The normalized columns are the ones adjusted by population or volume. 
* Instead of total fare revenues, it's the fare revenues per unlinked trip.
* Instead of total cost, it's cost per passenger or cost per hour.

Deal with duplicates. 

For an agency with multiple modes, aggregate it across modes and get the sum for the service metrics.

Ex: sum up the total fare revenues for an agency with rail, bus, and ferry modes. sum across the modes.

Does it make sense to sum up the normalized metrics?

For an agency with 3 modes (rail, bus, ferry) it make sense to sum up `fares_per_passenger` across those 3 modes? Why or why not?

If bus passengers make up 80% of the agency's passengers (rail 15%, ferry 5%), how do we make sure the normalized metric accounts for this? Bus fares are significantly lower than rail and ferry fares, in this scenario. How do we make sure that `fares_per_passenger` metric reflects this mix?

What is the correct way to calculate `fares_per_passenger` across modes for the same operator?

Show the correct way. Drop the existing normalized metrics and calculate it across modes for the agency. The resulting dataframe should be 1 row for each agency, with the service metrics aggregated to that agency across modes, as well as normalized metrics(per passenger or per passenger trip) across modes.

Make a bar chart for one service metric for 5 agencies (show both normalized and not normalized).

Ex: if you choose fare revenues, make a bar chart for total fare revenues and fare revenues per passenger trip. The 5 agencies should appear together on a single bar chart.

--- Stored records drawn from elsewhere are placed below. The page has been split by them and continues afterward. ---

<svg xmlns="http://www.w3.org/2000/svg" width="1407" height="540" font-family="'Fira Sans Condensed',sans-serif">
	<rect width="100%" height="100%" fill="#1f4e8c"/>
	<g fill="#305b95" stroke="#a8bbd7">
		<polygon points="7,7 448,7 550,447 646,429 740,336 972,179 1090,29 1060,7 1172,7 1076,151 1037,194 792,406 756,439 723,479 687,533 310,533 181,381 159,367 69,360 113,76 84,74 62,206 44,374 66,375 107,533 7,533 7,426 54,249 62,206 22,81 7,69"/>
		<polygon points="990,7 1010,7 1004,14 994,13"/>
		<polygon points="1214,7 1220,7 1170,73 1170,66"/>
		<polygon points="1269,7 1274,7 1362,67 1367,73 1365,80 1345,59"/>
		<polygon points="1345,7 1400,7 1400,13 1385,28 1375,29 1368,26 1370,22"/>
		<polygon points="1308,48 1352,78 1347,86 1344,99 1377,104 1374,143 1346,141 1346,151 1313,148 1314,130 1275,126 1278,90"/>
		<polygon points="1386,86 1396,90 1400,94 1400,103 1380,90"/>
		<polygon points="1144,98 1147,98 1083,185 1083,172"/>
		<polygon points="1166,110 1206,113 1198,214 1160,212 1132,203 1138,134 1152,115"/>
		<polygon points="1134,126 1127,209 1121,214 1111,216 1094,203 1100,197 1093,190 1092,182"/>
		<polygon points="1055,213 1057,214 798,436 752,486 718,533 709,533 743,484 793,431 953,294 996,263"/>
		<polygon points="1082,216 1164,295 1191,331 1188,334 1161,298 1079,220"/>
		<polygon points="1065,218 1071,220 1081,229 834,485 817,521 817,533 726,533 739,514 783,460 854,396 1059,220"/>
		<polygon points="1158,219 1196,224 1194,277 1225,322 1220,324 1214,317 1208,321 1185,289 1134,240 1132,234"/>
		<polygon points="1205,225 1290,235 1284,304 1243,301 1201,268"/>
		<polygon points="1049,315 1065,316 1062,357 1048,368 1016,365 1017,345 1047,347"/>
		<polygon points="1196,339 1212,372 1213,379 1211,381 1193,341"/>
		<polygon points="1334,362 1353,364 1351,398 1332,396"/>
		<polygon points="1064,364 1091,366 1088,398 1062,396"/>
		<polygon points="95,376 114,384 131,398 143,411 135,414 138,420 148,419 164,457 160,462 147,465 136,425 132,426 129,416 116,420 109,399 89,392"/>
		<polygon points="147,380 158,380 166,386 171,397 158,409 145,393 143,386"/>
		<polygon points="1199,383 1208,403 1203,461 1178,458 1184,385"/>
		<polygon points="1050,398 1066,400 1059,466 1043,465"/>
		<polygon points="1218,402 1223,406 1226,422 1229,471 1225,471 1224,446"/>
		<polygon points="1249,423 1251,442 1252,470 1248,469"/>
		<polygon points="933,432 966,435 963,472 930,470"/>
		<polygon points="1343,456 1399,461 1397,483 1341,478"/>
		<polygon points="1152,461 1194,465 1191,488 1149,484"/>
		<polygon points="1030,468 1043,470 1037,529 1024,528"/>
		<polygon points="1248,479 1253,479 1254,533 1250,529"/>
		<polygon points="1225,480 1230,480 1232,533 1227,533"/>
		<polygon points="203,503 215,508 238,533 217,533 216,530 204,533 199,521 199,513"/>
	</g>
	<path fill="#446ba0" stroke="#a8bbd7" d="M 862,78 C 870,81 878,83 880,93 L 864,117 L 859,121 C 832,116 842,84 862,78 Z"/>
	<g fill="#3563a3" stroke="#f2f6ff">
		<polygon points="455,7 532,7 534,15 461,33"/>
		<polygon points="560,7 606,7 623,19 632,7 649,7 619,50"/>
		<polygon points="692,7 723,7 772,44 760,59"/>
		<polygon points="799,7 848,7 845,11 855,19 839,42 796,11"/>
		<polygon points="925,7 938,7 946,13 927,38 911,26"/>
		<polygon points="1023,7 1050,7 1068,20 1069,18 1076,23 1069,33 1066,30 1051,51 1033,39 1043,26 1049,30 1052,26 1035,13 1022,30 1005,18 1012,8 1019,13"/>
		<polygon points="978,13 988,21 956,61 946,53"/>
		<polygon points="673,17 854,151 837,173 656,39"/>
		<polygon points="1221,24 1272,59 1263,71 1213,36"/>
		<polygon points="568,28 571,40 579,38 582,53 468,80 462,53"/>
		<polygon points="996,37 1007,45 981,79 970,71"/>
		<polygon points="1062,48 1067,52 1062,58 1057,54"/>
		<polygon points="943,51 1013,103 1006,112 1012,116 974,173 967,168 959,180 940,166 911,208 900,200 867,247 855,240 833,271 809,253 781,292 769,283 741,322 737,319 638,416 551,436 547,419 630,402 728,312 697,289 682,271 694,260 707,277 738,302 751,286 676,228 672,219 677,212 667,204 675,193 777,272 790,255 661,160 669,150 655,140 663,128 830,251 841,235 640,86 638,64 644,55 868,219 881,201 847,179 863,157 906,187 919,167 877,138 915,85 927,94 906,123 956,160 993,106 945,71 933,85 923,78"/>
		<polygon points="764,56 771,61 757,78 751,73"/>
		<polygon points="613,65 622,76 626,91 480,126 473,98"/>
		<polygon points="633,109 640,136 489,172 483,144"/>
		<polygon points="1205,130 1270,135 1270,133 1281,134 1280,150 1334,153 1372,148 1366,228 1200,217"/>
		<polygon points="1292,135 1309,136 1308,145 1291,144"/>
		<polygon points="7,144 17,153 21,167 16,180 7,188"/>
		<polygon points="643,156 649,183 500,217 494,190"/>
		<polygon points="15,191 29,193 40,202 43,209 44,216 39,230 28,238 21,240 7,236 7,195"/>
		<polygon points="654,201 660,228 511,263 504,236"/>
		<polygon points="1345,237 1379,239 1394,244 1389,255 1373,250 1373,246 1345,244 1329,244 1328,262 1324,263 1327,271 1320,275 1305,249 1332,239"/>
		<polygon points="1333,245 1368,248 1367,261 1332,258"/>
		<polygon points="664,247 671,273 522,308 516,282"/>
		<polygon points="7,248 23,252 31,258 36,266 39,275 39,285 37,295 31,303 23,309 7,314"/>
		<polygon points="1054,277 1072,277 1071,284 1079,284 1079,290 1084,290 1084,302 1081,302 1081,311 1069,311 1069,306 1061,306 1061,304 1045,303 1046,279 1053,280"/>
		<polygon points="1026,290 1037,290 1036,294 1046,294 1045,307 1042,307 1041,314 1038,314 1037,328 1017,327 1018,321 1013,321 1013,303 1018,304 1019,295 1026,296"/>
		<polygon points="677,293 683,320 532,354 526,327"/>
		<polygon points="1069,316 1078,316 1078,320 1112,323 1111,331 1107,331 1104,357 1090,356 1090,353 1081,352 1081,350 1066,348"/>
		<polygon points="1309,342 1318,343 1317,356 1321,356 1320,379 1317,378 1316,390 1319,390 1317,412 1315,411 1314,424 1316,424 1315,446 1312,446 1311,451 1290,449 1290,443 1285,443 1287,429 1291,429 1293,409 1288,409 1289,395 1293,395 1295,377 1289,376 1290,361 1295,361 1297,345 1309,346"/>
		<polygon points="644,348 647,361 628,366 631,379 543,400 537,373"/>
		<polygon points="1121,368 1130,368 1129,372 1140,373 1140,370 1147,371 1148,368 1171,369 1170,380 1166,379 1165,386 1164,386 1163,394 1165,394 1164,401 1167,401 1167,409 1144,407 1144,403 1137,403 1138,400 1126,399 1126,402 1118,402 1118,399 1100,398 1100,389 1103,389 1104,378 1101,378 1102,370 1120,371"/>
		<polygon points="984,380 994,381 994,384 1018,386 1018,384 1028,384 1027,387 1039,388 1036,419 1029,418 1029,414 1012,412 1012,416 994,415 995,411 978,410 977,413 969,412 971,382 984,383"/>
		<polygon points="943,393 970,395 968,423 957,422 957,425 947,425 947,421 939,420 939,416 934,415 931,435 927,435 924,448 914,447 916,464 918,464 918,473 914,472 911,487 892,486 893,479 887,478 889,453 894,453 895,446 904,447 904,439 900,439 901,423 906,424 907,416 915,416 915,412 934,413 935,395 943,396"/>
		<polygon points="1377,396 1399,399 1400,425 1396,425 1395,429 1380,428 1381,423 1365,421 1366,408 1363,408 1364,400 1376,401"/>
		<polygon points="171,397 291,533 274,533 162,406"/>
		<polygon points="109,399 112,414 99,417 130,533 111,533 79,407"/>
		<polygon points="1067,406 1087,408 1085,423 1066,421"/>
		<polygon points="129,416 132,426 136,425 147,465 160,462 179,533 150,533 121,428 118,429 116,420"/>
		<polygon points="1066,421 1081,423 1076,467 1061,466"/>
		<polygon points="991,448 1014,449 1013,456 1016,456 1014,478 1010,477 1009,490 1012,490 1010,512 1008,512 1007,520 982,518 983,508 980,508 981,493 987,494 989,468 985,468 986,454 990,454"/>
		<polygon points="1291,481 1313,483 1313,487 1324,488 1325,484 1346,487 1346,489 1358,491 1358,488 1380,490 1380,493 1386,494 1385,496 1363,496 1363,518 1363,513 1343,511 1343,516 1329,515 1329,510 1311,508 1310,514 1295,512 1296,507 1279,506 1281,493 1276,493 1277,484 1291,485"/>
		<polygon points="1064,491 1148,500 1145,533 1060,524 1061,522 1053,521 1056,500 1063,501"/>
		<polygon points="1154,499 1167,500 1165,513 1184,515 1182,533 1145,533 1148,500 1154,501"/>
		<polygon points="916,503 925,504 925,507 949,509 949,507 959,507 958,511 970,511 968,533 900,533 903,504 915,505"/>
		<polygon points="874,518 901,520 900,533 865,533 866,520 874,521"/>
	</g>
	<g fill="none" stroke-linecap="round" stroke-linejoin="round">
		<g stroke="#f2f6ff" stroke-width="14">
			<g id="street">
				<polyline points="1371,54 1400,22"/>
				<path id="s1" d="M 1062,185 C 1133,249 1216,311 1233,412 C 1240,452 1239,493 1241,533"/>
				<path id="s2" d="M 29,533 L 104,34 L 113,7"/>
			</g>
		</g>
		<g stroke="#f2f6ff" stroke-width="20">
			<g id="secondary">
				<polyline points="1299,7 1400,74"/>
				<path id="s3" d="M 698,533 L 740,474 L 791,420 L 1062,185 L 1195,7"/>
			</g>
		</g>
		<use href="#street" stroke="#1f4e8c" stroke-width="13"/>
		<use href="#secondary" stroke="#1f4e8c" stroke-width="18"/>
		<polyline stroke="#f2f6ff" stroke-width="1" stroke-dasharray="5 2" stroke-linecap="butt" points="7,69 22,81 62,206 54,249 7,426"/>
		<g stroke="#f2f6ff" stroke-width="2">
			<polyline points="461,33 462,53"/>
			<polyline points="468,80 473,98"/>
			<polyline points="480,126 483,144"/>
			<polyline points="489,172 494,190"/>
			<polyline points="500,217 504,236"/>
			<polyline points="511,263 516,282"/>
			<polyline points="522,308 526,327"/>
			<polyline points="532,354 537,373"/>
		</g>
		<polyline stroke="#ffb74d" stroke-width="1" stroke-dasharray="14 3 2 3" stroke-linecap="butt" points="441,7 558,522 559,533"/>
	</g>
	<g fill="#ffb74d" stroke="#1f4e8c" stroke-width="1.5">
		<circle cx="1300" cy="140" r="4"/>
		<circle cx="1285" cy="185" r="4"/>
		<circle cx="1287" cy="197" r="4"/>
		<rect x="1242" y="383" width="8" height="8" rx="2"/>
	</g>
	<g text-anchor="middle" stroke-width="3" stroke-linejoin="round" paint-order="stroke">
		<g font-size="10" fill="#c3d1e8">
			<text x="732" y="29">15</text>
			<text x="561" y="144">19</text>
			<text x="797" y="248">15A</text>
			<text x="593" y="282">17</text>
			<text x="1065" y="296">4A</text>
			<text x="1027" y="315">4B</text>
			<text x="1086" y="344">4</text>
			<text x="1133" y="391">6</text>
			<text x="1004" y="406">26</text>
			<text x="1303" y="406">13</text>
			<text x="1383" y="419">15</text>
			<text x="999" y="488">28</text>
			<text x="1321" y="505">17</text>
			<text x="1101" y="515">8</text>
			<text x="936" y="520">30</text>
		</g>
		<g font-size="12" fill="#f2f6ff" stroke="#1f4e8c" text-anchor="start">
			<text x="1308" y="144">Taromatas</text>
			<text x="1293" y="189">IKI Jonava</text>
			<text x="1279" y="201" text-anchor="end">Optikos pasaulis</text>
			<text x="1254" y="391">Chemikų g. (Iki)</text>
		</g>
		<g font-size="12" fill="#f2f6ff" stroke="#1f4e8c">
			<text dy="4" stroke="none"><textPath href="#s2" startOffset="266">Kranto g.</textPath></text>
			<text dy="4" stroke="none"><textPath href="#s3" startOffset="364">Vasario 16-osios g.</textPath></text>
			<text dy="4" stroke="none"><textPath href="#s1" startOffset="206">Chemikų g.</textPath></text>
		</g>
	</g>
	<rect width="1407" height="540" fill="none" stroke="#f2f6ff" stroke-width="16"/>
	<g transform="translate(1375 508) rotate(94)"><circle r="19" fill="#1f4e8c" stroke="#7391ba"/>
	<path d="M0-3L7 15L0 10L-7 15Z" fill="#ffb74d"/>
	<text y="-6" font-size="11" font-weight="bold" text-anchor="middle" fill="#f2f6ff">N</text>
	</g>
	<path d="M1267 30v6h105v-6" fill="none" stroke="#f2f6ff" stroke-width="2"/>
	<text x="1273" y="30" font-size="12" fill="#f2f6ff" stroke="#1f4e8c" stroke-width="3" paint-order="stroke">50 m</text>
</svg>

### Helpful Hints for Functions
* Opportunities are from components that are generalizable in making a chart
* Maybe these components need the same lines of code to clean them
* You can always further define variables within a function
* You can always use f-strings within functions to make slight modifications to the parameters you pass

In [None]:
# Sample function
import altair as alt

def make_bar_chart(df, x_col, y_col):
    x_title = f"{x_col.title()}"
    
    chart = (alt.Chart(df)
             .mark_bar()
             .encode(
                 x=alt.X(x_col, title=x_title),
                 y=alt.Y(y_col, title=""),
             )
            )
    return chart